Kantor Perdana Menteri Benjamin Netanyahu menyatakan Hamas melanggar kesepakatan.
Namun, kelompok Palestina itu membantah dan balik menuding Israel.
Dalam rilis resmi, Israel membeberkan dalih kembali meluncurkan operasi yakni menumpas Hamas dan membebaskan para sandera.
Namun, para pengamat punya penilaian lain bahwa motif Israel sebenarnya amat culas. Mereka berpendapat serangan Israel untuk menguasai penuh Gaza.
Pengamat hubungan internasional dari Universitas Indonesia Yon Machmudi menilai Israel belum mencapai tujuan dan meraih kemenangan dalam perang kali ini.
“Tujuan Israel dalam perang adalah melenyapkan kelompok Hamas, tetapi yang terjadi Hamas masih kuat posisinya,” ujar Yon saat dihubungi CNNIndonesia.com, Selasa (5/12).
Salah satu bukti Hamas masih kuat yakni mereka bisa bernegosiasi untuk mengatur jumlah tawanan yang dibebaskan dari Gaza.
Setali dengan pernyataan Yon, pemerintah Israel juga melarang pejabat merayakan pembebasan para sandera ini. Perayaan itu bisa dianggap sebagai dukungan terhadap Hamas.

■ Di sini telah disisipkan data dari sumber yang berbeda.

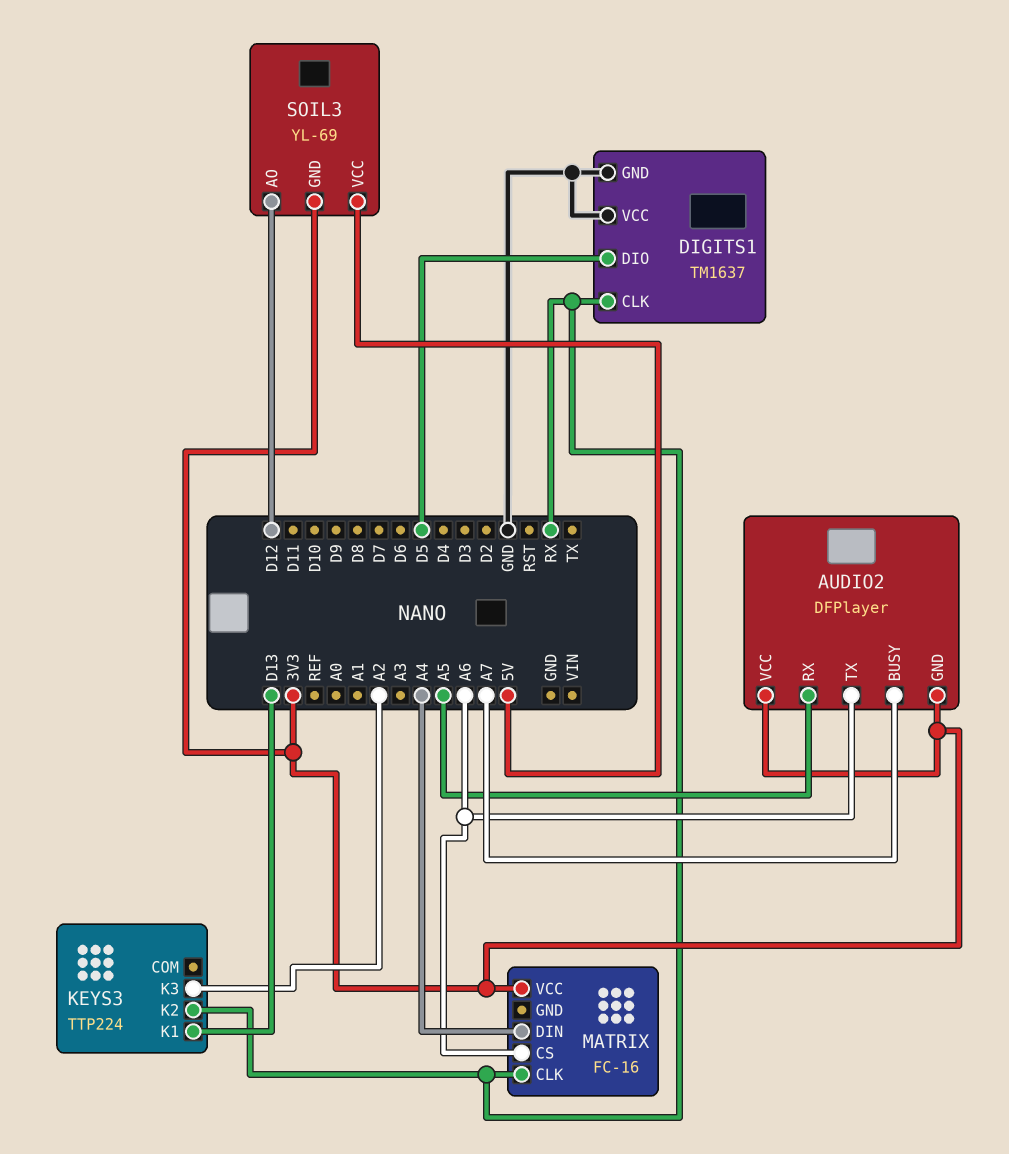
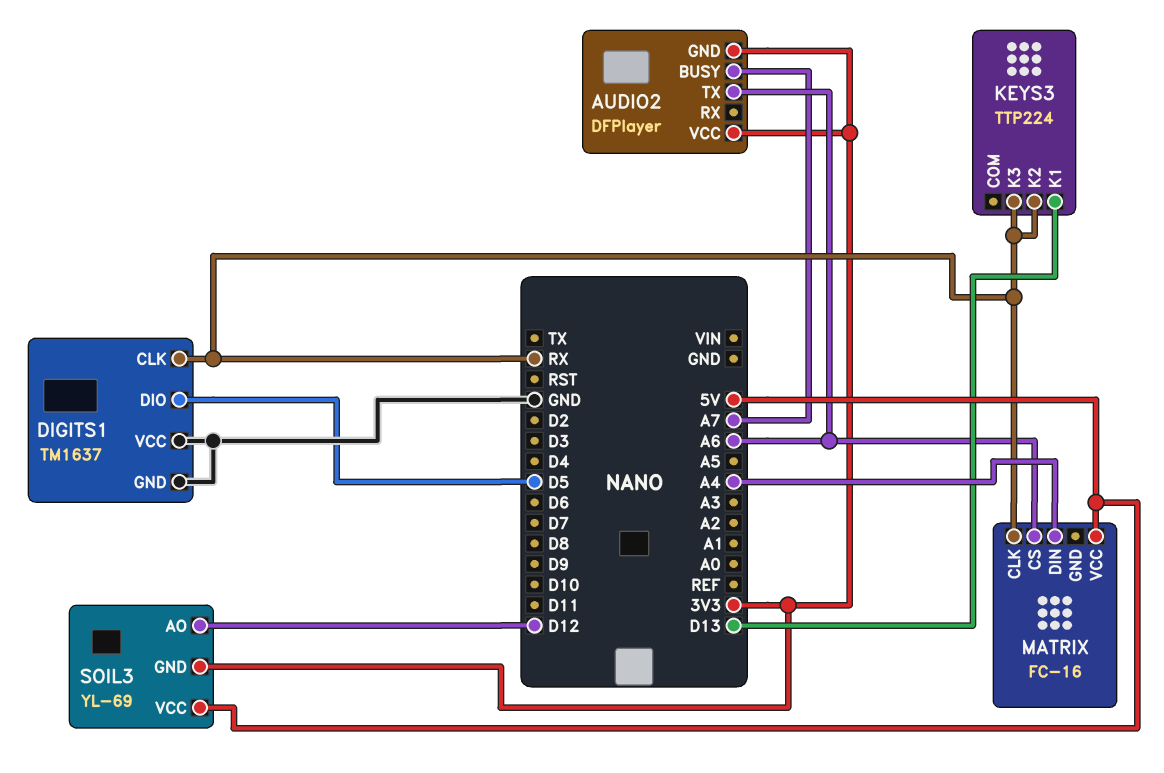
AUDIO2 pin RX: A5 -> none
KEYS3 pin K3: A2 -> RX
MATRIX pin VCC: 3V3 -> 5V

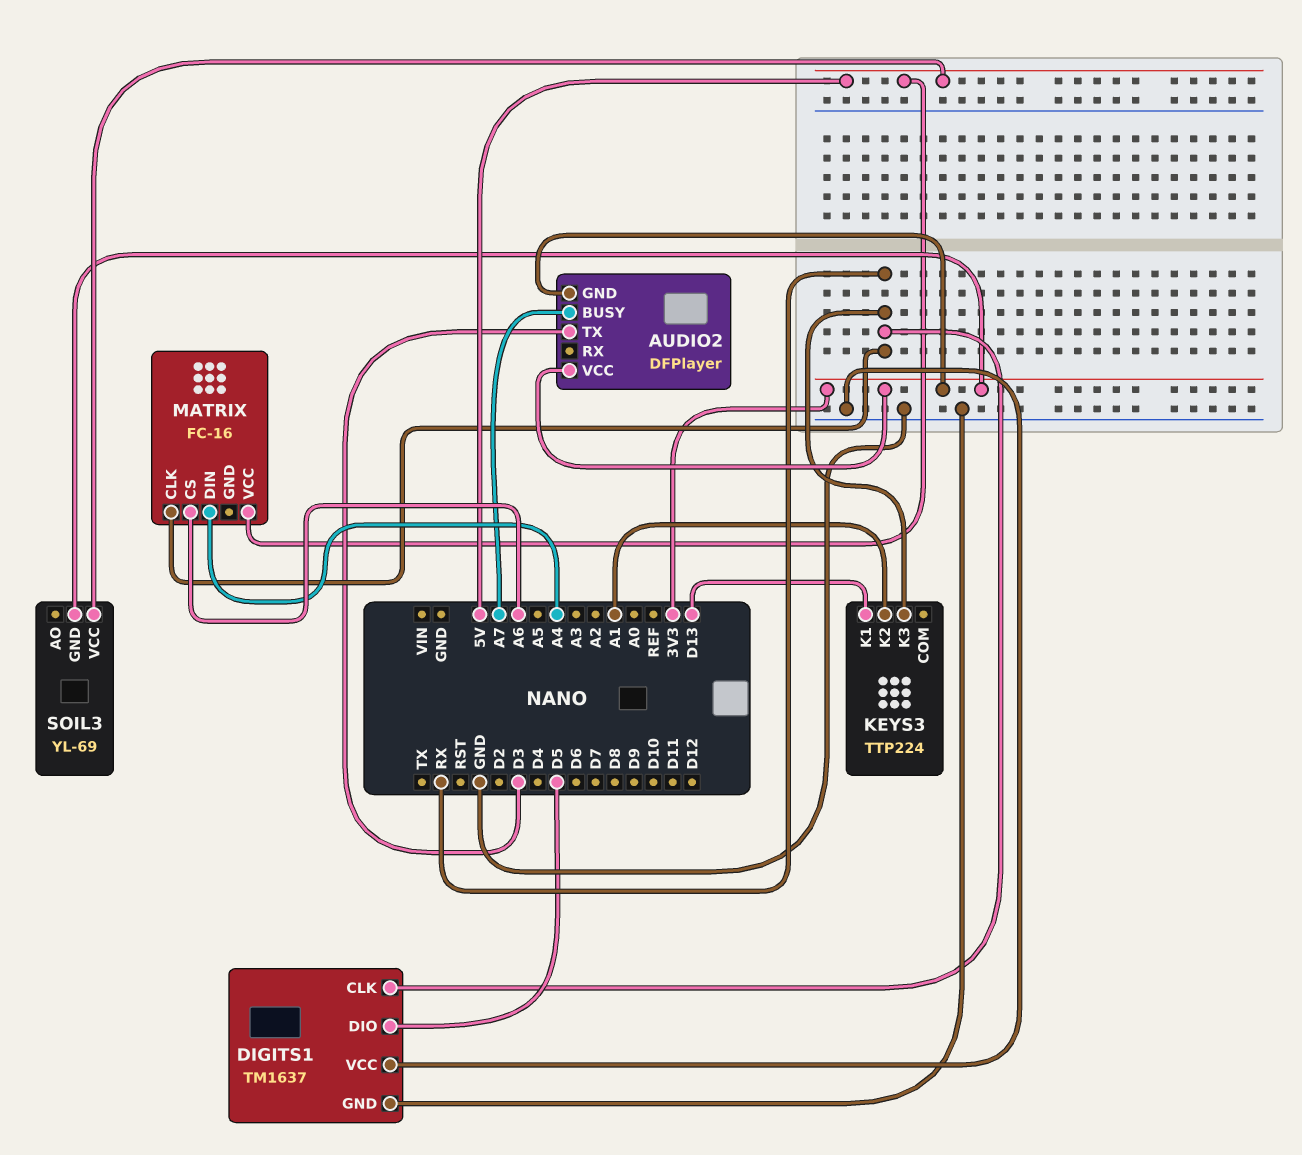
AUDIO2 pin TX: A6 -> D3
KEYS3 pin K2: RX -> A1
SOIL3 pin AO: D12 -> none

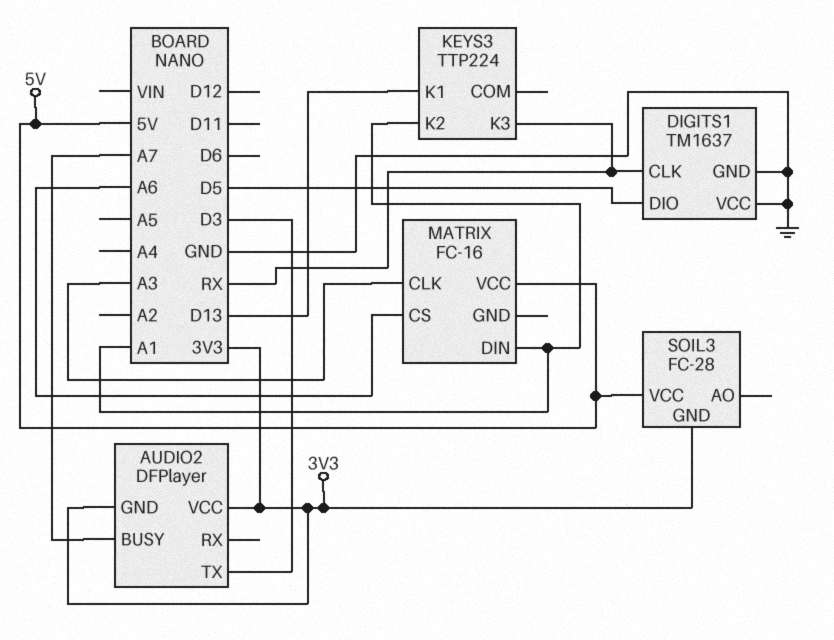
MATRIX pin CLK: RX -> A3
MATRIX pin DIN: A4 -> A1
SOIL3: YL-69 -> FC-28

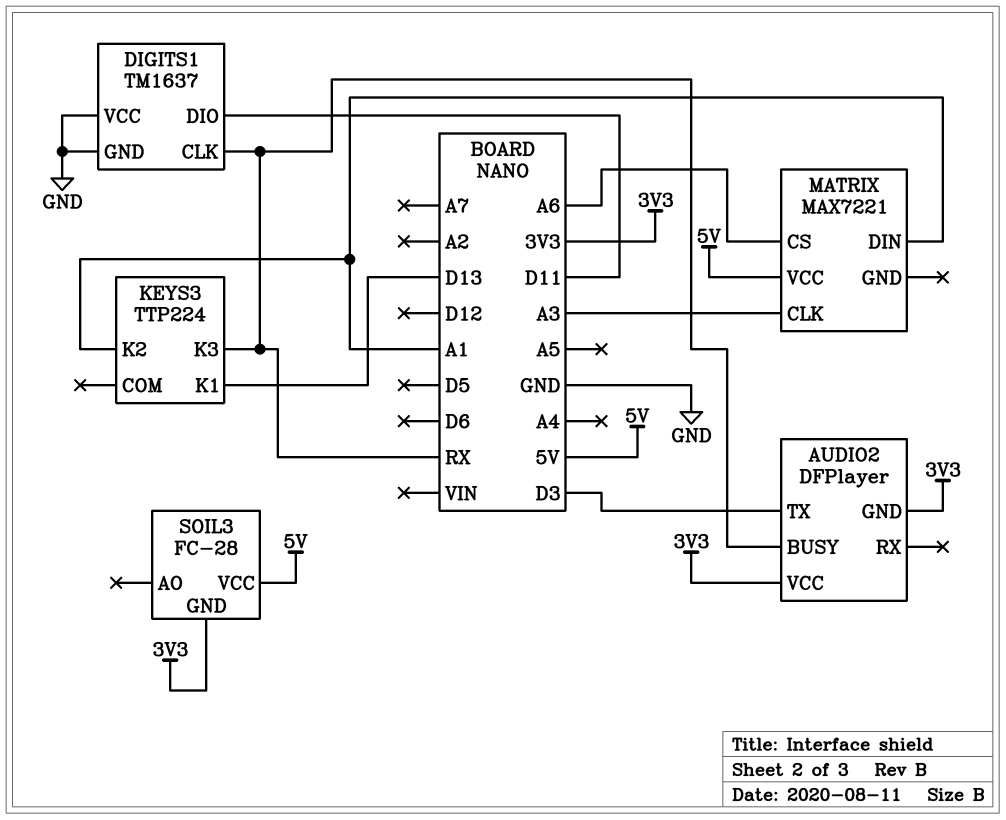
AUDIO2 pin BUSY: A7 -> RX
DIGITS1 pin DIO: D5 -> D11
MATRIX: FC-16 -> MAX7221

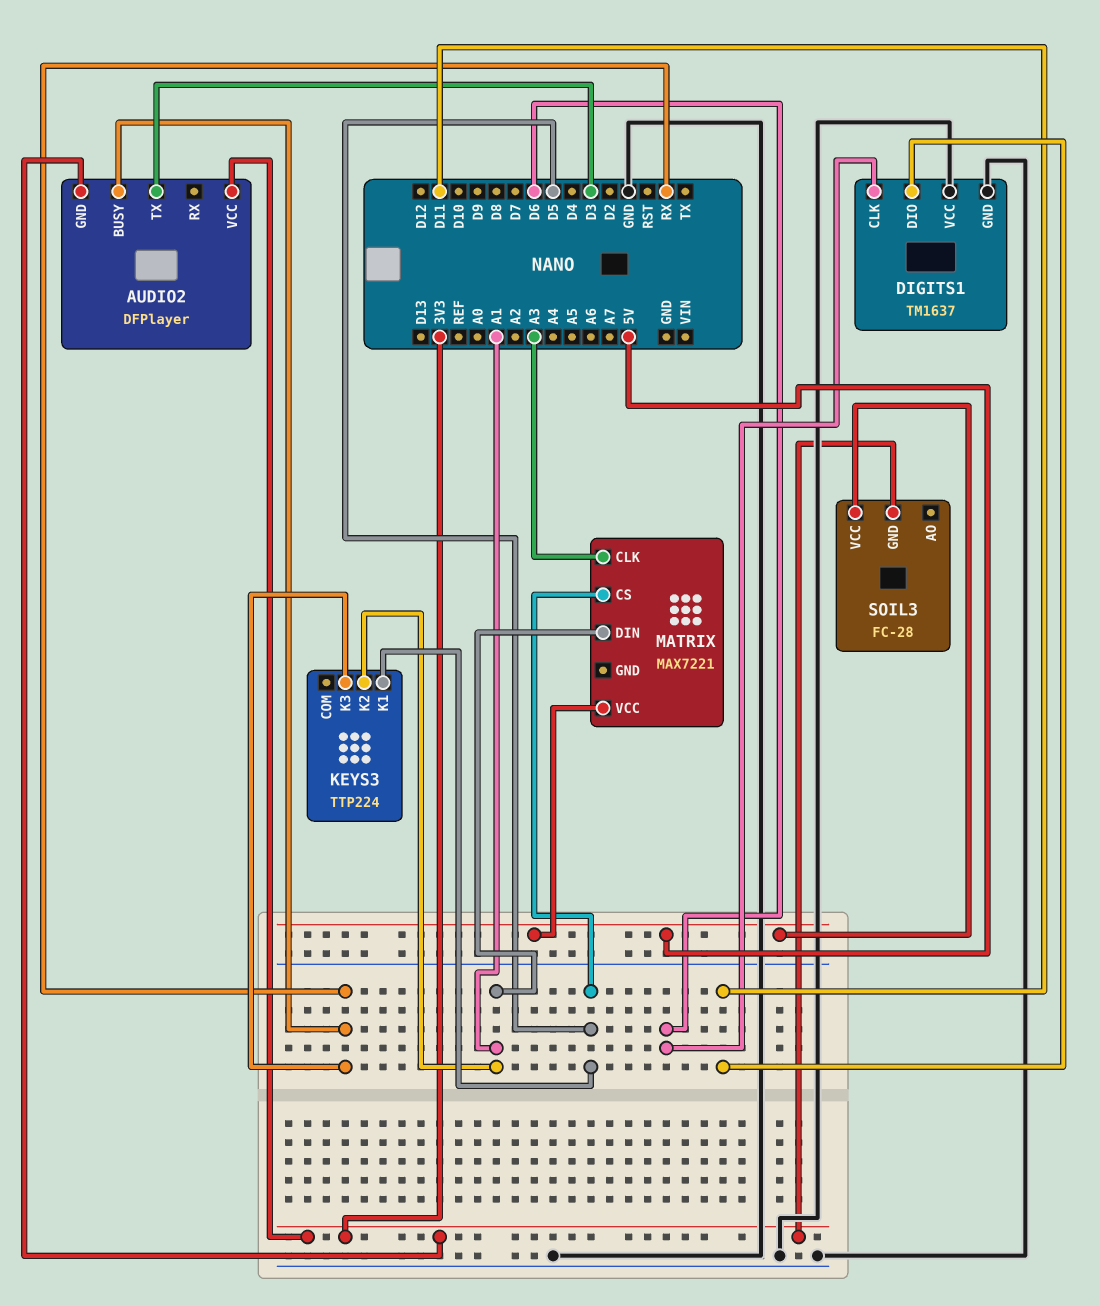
DIGITS1 pin CLK: RX -> D6
KEYS3 pin K1: D13 -> D5
MATRIX pin CS: A6 -> D5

Pertukaran sandera atau tawanan ini merupakan bagian dari gencatan senjata yang dimulai 24 November. Kesepakatan damai ini hanya bertahan selama tujuh hari dan berakhir pada 30 November.
|
Setelah berakhir, Israel menggempur habis-habisan Gaza di utara dan selatan. Mereka juga meminta warga di selatan untuk pindah.
Sebelumnya Israel mengusir warga Gaza utara untuk berpindah ke selatan. Kini, wilayah selatan masuk sebagai arena perang, padahal padat penduduk.
“Yang harus kita perhatikan adalah displacement dari utara ke selatan itu memaksa penduduk Gaza mendekati perbatasan (Rafah),” ujar Yon.
Yon menduga jika perbatasan Rafah dibuka kemungkinan memicu gelombang pemindahan secara besar-besaran.
“Tentu ini yang diinginkan Israel untuk mengosongkan Gaza dan menguasai secara total,” lanjut dia.